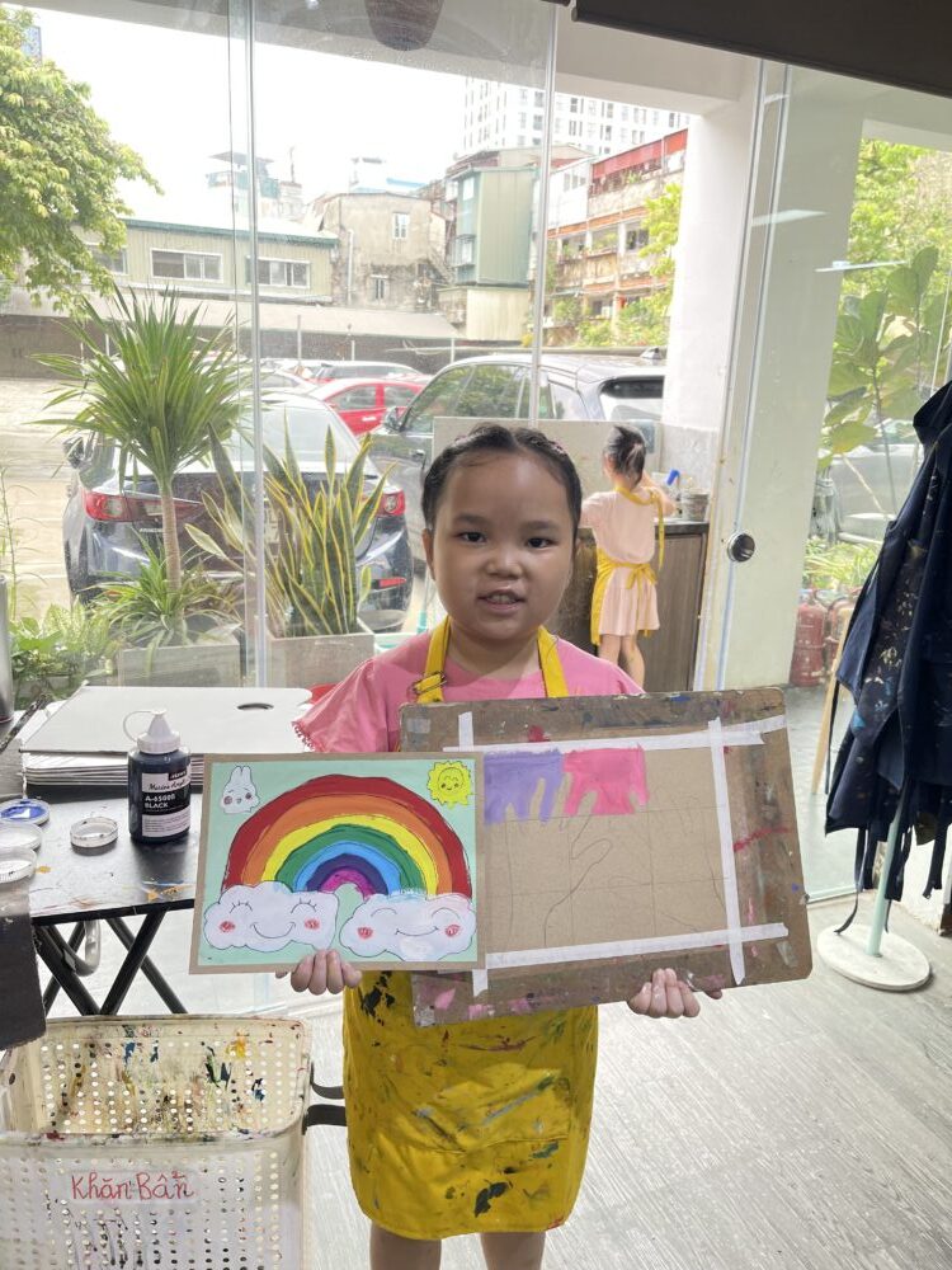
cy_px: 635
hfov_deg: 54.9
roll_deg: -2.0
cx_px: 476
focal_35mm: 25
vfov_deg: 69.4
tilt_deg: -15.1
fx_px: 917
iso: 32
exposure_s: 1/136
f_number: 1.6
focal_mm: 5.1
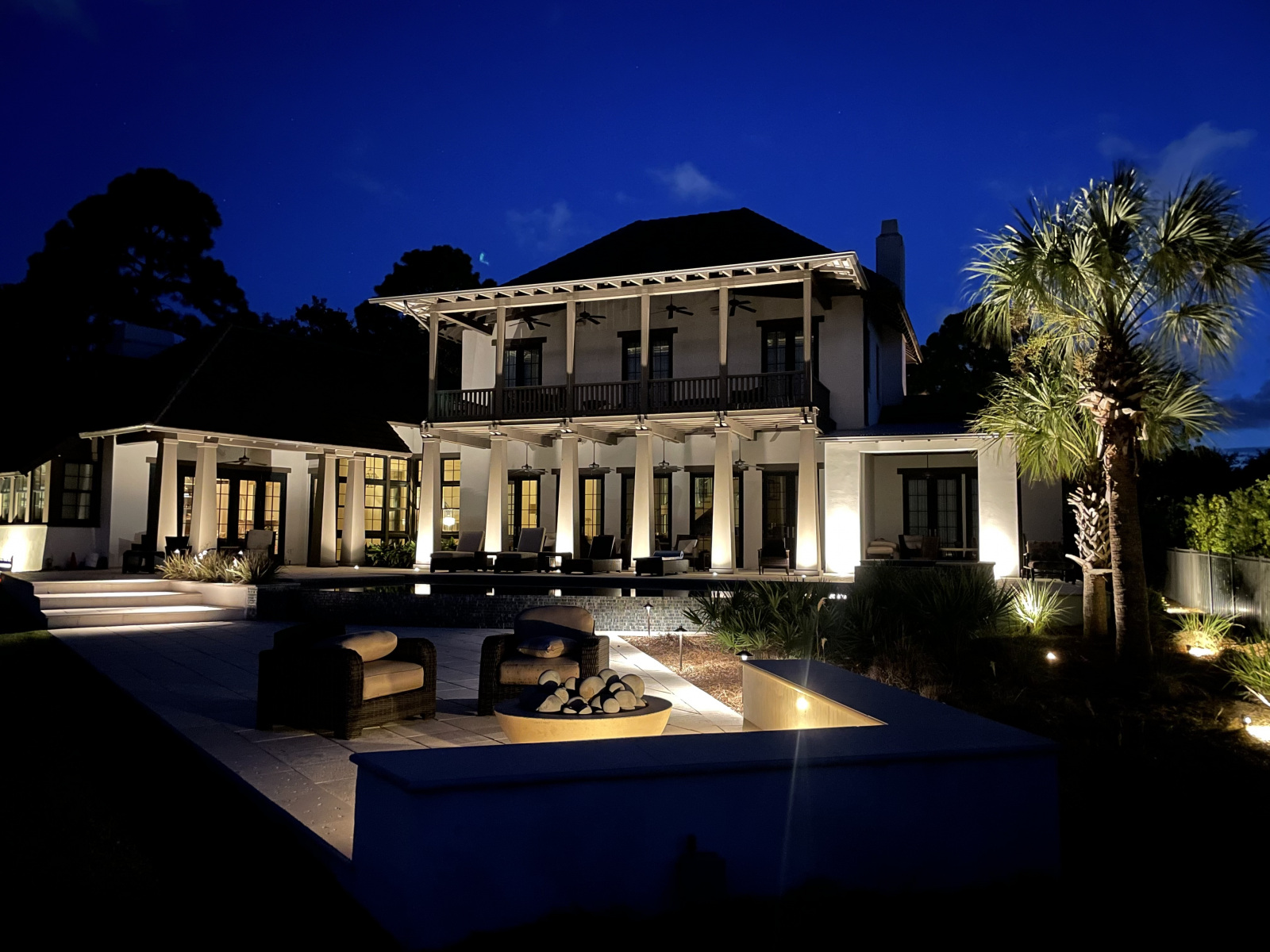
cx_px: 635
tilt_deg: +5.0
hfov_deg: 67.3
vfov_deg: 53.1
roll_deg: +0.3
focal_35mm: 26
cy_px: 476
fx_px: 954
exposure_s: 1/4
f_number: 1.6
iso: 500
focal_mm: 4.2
—————
> TO DO: Set the entries down again exactly. Do not include the images.

> FINISHED TASK:
cy_px: 635
hfov_deg: 54.9
roll_deg: -2.0
cx_px: 476
focal_35mm: 25
vfov_deg: 69.4
tilt_deg: -15.1
fx_px: 917
iso: 32
exposure_s: 1/136
f_number: 1.6
focal_mm: 5.1
cx_px: 635
tilt_deg: +5.0
hfov_deg: 67.3
vfov_deg: 53.1
roll_deg: +0.3
focal_35mm: 26
cy_px: 476
fx_px: 954
exposure_s: 1/4
f_number: 1.6
iso: 500
focal_mm: 4.2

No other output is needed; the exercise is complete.